Current location - Loan Platform Complete Network - Big data management - ETL engineer to learn what?
ETL engineer to learn what?

Technical aspects: need to learn to use the data source, the target side of the basic use of tools (such as oracle MySQL hive, etc.); need to learn etl tool installation and configuration of commonly used error resolution (such as kettle DataStage infa sqoop datax, etc.)

Theoretical aspects: know the number warehouse layered architecture, dimensional modeling, etc. strong>Theoretical aspects: know the number of warehouses layered architecture, dimensional modeling, etc..

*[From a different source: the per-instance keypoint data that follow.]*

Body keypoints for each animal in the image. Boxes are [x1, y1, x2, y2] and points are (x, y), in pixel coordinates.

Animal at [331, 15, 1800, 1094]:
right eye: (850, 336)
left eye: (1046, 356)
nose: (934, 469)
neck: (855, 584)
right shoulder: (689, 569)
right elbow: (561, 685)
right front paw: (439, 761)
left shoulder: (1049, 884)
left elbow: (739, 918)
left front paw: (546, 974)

From the literal point of view of ETL, it contains three main phases, which are data extraction, data transformation, and data loading.

1. Data Extraction

The main goal of this phase is to aggregate multiple data sources in preparation for the next transformation.

2. Data Transformation

This phase is the core aspect of ETL and the most complex. Its main goal is to extract a variety of data, data cleaning, format conversion, missing values to fill in, eliminate duplicates and other operations, and ultimately get a unified format, highly structured, high data quality, good compatibility of the data for subsequent analysis and decision-making to provide reliable data support.

3. Data loading

The main goal of this phase is to load data to a destination, such as a data warehouse. It is common practice to write the processed data to a file in a specific format (e.g., parquet, csv, etc.) and then mount the file on a specified table partition. There are also some tables that have a small amount of data and will not use a partitioned table, but will generate the final data table directly.

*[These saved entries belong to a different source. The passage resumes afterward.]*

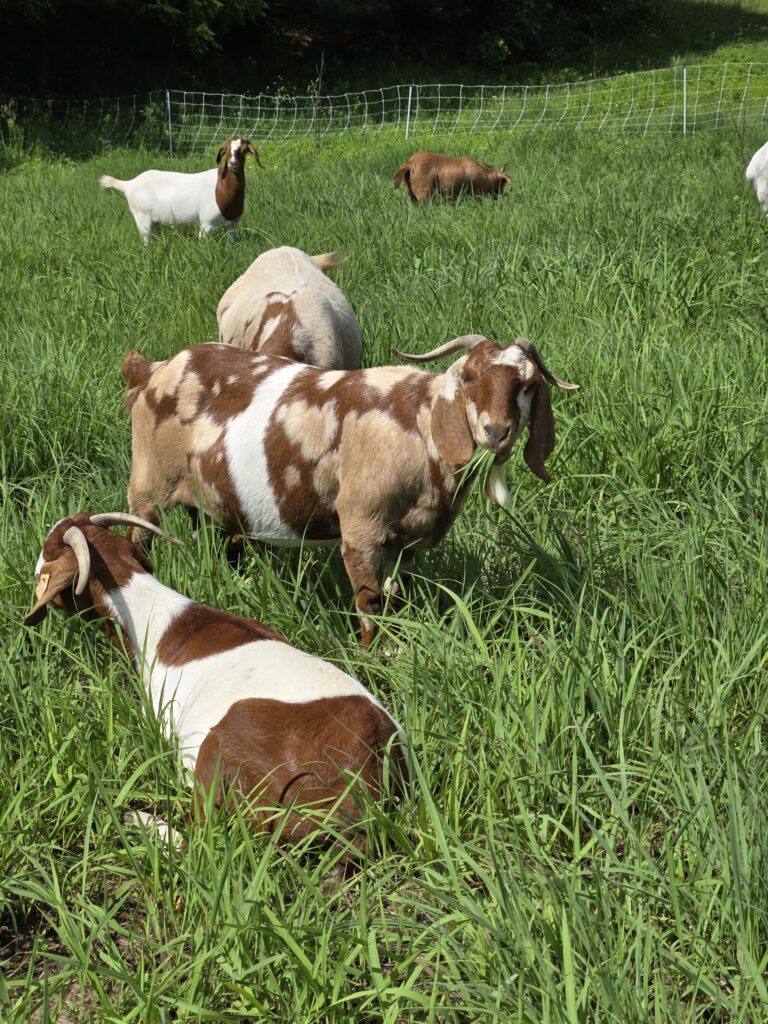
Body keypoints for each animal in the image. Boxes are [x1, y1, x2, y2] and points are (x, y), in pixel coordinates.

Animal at [23, 512, 406, 842]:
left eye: (46, 551)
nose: (34, 572)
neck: (150, 610)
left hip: (222, 749)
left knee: (199, 838)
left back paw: (137, 819)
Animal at [99, 137, 264, 244]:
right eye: (227, 150)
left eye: (244, 150)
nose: (233, 164)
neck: (222, 188)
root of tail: (129, 184)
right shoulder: (207, 223)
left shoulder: (233, 225)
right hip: (141, 216)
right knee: (146, 239)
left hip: (153, 220)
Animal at [121, 335, 578, 647]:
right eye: (468, 377)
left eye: (529, 384)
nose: (496, 431)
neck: (420, 426)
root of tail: (152, 372)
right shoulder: (361, 526)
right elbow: (369, 601)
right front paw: (376, 657)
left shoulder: (404, 542)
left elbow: (395, 598)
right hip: (147, 485)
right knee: (138, 533)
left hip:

Understanding the work of this part of the ETL what to do, and then to say as an ETL engineer needs to have what skills, these are the focus of the need to learn -

1, proficient in SQL language, with the ability to develop stored procedures, proficient in SQL query optimization;

2, familiar with Hive data warehouse design, understanding of data warehouse models and ideas, dimensional modeling ideas, understanding of data warehousing;

3, familiar with Hadoop, Spark, Flink, Kafka and other related technologies;

4, proficiency in at least one of the languages of Python, Java;

5, familiarity with Mysql, Nosql and other common databases.